Found in Translation
Words matter. But for all the technology out there, today’s translation systems support only about 100 of the world’s 7,000 languages. So-called “low-resource” languages may be spoken by millions of people, but are not prevalent in written texts. This creates a challenge for translation systems that typically “learn” from seeing millions of written examples.
A team of researchers and students from the Natural Language Lab at USC Viterbi’s Information Sciences Institute (ISI) is tackling this challenge by developing machine learning tools to quickly translate important information in any of the world’s languages.
The exercise isn’t merely academic. In the wake of a humanitarian crisis, for example, understanding these languages is vital so that information doesn’t get lost in translation.
“Let’s say there’s an earthquake in Armenia. The language spoken in that area is probably not covered with current technology,” said Kevin Knight, an ISI research director and Dean’s Professor of Computer Science, and an expert in machine translation and cryptology.

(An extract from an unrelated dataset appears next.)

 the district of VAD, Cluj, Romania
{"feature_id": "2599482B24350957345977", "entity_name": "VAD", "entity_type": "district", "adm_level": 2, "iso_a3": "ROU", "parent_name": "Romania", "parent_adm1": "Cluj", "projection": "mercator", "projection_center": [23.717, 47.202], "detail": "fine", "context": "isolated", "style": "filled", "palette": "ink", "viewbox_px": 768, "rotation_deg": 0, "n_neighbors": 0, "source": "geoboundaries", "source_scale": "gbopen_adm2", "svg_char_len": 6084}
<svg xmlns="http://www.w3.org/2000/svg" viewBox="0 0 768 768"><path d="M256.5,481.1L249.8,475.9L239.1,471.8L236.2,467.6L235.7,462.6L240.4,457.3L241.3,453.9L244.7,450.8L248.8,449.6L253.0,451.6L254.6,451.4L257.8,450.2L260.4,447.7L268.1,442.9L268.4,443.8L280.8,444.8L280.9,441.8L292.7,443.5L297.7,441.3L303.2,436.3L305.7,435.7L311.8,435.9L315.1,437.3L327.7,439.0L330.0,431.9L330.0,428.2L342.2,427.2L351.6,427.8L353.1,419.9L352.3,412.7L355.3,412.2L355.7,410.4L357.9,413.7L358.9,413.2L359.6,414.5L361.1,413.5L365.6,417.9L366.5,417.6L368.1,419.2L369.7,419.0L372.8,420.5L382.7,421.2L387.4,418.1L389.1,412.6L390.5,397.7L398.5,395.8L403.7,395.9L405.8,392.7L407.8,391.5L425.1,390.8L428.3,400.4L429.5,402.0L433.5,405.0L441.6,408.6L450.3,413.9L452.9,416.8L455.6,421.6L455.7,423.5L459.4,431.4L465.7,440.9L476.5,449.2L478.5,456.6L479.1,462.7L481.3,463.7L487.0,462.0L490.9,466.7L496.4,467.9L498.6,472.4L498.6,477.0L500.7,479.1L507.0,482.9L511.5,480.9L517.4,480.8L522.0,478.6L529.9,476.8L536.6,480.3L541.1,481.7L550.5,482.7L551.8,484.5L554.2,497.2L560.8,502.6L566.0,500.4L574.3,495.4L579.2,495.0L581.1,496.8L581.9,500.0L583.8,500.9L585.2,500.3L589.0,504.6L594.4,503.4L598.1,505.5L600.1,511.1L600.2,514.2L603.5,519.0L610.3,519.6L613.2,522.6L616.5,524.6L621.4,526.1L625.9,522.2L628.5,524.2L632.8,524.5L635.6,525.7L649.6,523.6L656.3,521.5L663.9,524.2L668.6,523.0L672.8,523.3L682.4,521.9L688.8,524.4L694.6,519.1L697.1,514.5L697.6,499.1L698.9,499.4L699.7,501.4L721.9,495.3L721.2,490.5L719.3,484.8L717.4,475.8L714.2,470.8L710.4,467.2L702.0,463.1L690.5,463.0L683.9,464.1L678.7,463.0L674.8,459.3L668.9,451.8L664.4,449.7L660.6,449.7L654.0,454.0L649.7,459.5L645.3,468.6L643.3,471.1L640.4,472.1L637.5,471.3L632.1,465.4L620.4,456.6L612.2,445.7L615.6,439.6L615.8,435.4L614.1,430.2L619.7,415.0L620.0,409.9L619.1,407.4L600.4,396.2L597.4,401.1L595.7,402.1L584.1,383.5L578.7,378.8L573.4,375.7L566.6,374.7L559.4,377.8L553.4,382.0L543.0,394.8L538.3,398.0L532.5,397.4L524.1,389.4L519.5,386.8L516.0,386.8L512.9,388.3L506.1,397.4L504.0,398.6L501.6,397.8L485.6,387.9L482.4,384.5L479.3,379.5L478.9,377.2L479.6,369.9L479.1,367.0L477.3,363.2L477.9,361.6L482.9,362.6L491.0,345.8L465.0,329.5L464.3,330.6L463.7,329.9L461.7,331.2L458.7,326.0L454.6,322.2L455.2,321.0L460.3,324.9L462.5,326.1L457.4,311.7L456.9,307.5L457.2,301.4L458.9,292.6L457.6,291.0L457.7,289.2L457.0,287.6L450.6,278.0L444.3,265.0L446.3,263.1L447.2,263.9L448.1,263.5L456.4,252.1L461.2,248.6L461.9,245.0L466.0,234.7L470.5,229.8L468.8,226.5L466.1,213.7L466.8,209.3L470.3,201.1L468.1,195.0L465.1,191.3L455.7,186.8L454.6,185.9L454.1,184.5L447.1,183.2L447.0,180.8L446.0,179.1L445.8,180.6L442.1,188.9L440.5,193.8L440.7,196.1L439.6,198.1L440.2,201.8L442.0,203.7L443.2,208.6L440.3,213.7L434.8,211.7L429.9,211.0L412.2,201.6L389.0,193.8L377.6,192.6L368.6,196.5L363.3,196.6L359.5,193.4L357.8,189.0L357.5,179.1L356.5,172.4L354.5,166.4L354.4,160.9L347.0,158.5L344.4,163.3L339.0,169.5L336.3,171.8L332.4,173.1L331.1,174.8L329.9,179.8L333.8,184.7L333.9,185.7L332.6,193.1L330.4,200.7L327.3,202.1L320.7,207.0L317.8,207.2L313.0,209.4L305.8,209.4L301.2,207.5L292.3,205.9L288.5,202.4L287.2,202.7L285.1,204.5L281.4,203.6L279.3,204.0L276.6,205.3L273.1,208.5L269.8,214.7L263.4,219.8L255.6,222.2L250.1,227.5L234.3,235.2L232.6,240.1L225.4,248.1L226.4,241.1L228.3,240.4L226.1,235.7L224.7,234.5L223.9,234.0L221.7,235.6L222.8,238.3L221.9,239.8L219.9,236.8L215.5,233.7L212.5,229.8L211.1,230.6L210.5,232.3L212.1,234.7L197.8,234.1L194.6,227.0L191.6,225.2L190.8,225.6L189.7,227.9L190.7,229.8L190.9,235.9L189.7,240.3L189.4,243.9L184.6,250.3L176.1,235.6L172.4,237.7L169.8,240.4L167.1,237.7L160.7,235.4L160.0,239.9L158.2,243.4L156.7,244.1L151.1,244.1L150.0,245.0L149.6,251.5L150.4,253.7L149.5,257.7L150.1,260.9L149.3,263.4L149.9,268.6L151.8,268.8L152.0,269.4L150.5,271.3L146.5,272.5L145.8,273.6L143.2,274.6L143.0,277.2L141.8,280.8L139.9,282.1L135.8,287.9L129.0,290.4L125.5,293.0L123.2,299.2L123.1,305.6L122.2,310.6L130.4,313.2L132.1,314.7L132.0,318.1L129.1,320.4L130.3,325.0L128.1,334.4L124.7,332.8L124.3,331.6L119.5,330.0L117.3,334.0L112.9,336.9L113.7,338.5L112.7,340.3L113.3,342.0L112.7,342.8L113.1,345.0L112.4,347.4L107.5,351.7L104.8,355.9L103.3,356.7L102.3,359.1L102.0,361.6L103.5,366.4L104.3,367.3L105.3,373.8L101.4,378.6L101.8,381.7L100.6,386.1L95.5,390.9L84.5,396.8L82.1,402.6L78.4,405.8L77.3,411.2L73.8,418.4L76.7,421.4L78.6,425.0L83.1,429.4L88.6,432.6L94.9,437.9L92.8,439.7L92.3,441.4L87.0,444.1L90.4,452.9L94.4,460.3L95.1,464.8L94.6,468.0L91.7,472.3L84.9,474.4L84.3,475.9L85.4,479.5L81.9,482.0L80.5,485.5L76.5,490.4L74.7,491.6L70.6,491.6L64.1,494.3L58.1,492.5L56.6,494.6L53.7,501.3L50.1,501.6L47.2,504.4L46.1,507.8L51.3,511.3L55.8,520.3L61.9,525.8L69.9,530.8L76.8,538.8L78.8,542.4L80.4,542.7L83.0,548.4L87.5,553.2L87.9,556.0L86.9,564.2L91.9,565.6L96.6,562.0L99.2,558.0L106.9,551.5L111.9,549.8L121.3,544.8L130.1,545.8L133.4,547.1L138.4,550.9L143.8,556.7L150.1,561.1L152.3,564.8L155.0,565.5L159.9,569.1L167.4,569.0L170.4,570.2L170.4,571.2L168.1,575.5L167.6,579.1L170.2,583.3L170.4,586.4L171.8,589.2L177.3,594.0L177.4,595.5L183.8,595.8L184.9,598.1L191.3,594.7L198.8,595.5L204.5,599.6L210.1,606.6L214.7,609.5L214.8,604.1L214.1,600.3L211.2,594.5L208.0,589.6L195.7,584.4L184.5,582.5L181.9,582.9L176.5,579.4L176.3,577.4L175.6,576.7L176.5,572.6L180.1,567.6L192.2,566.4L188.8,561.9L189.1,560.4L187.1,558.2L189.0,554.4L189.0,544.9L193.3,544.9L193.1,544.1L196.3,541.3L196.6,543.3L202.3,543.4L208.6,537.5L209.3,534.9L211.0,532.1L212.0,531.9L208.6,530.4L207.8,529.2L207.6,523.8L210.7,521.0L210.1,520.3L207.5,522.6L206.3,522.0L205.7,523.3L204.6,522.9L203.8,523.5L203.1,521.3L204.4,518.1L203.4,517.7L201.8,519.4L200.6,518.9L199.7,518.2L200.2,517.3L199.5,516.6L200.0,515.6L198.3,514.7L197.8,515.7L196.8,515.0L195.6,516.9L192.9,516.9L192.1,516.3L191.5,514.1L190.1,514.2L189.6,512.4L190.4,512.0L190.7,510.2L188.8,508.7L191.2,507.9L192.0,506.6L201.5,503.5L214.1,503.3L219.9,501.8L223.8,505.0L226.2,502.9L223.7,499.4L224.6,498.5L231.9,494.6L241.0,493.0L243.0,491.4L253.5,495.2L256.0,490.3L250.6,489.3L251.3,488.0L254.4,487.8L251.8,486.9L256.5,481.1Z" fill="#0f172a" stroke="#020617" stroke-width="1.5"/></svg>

“We want to be able to look at messages coming from the region and say, These ones are describing the earthquake, these ones are asking for food and water,” he explained. “That way, the aid organization knows, for example, what food and supplies to put on the trucks and where to send them.”
Since 2015, Knight and his team have been working on a four-year Defense Advanced Research Projects Agency (DARPA) project called LORELEI, which stands for Low-Resource Languages for Emergent Incidents. The goal is to create a rapid, automated translation toolkit for unknown languages.
When little-written data exists in a particular language, the decipherment process relies on pairing known with unknown information to assemble the linguistic puzzle. For Knight and his team, tactics include a program that transforms any language’s writing system into the Latin-based alphabet; a name-finding tool that highlights names of people, places and organizations; and using a closely related known language as a stepping-stone to define unknown words.